GBANSÉ, Douadé Alexis est le directeur de publication de Connectionivoirienne.net
En théorie, l’État devrait être ce grand arbitre qui protège les citoyens, garantit l’égalité devant la loi et organise la compétition politique dans la paix. Mais en Côte d’Ivoire, la logique qui s’est imposée depuis des décennies est tout autre : exclure, verrouiller, contrôler.
On ferme la porte de la présidentielle à certains, mais on leur confie hier les clés de la Primature et tous les secrets de l’État. On proclame la démocratie, mais on ajuste la Constitution et les institutions pour décider qui peut jouer et qui doit rester sur le banc. Résultat ? Chaque élection devient une guerre programmée.
Car l’exclusion ne produit pas la paix. Elle alimente la rancune, radicalise les frustrations et transforme l’arène électorale en champ de bataille. À chaque présidentielle, les morts innocents payent le prix d’un système qui préfère la force du verrou à la force des idées.
Alors, posons la question crûment : est-ce cela, l’essence de l’État ivoirien ? Non pas de réguler les tensions, mais d’entretenir le conflit permanent ? De transformer l’échéance électorale, censée être un moment de choix démocratique, en rendez-vous macabre avec la violence ?
Tant que l’on persistera dans cette logique d’exclusion et de confiscation, l’État ne sera pas ce rempart qui protège. Il sera ce piège qui tue, ce piège à citoyens. Et il n’y aura rien d’étonnant si, encore une fois, au lieu de célébrer la démocratie, nous pleurons nos morts.
L’art macabre de fabriquer le conflit
On nous a vendu l’État comme le gardien de la paix, le régulateur des ambitions, l’arbitre suprême. En réalité, chez nous, il ressemble davantage à un pyromane déguisé en pompier. Il jette de l’essence sur le brasier politique, puis feint de s’étonner des flammes qui emportent des innocents.

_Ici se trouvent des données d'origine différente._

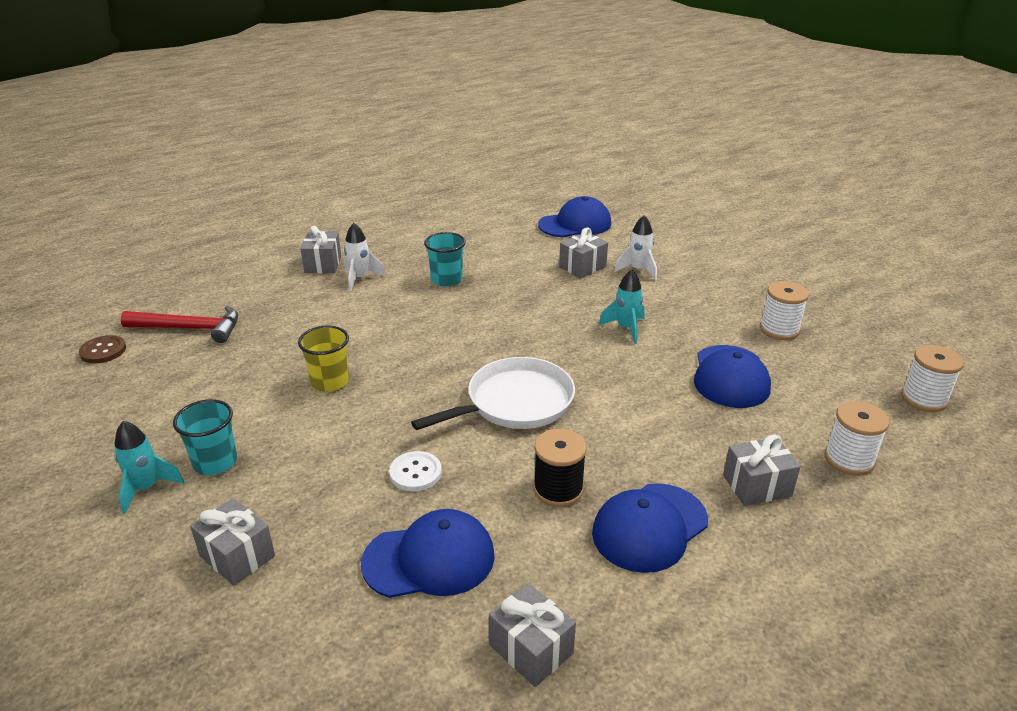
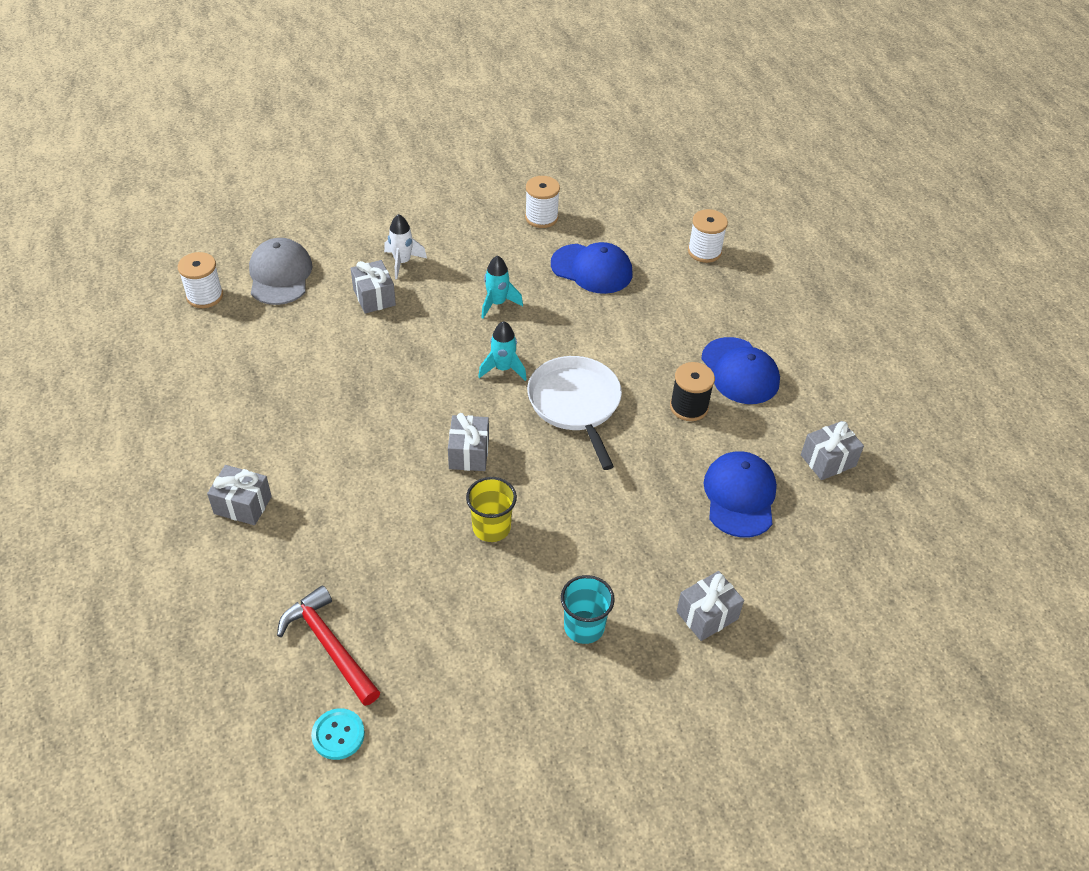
camera: 75 degrees left, 15 degrees up
(103, 351) = (338, 735): brown button -> turquoise button
(147, 488) = (604, 681): turquoise rocket -> turquoise rocket (503, 369)
(190, 329) = (329, 645): red hammer -> red hammer turned 60 degrees counterclockwise
(360, 278) = (297, 475): white rocket -> none
(415, 473) = (644, 487): white button -> none
(446, 280) = (342, 404): turquoise cup -> none
(575, 224) = (280, 275): blue cap -> grey cap
(757, 486) = (716, 305): grey gift -> grey gift (469, 453)
(924, 399) = (655, 188): white spool -> white spool (205, 296)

La logique est simple, brutale, absurde : on donne à quelqu’un les clés du gouvernement, l’accès aux comptes de chaque ministère, aux plus intimes secrets d’État, et, soudain, lorsqu’il s’agit de briguer la magistrature suprême, on découvre qu’il est « inéligible ». Ridicule ? Non. Tragique. Car derrière ce tour de passe-passe juridique se cache une machine bien huilée : fabriquer l’exclusion pour entretenir la domination.
À chaque présidentielle, la même scène se rejoue, comme une pièce de théâtre macabre. Les lois s’écrivent et se réécrivent pour désigner les bons candidats et écarter les indésirables. L’État, au lieu d’apaiser, se transforme en usine à rancunes. Et le peuple, lui, devient la chair à canon de cette comédie sanglante.
Alors oui, il faut le dire : l’État ivoirien s’est fait une spécialité unique au monde. Non pas garantir la démocratie, mais organiser le conflit permanent. Non pas protéger les vivants, mais préparer les cimetières pour chaque échéance électorale. Une prouesse ! Une performance digne des livres d’histoire… ou des manuels de cynisme politique.
Car au bout du compte, qu’avons-nous ? Des élections vécues comme des guerres. Des urnes qui se remplissent de bulletins et de sang. Un peuple pris en otage par une classe politique qui confond gouverner avec confisquer. Et une question terrible, qu’on n’ose plus à peine poser : en Côte d’Ivoire, voter, est-ce choisir son président… ou choisir ses morts ?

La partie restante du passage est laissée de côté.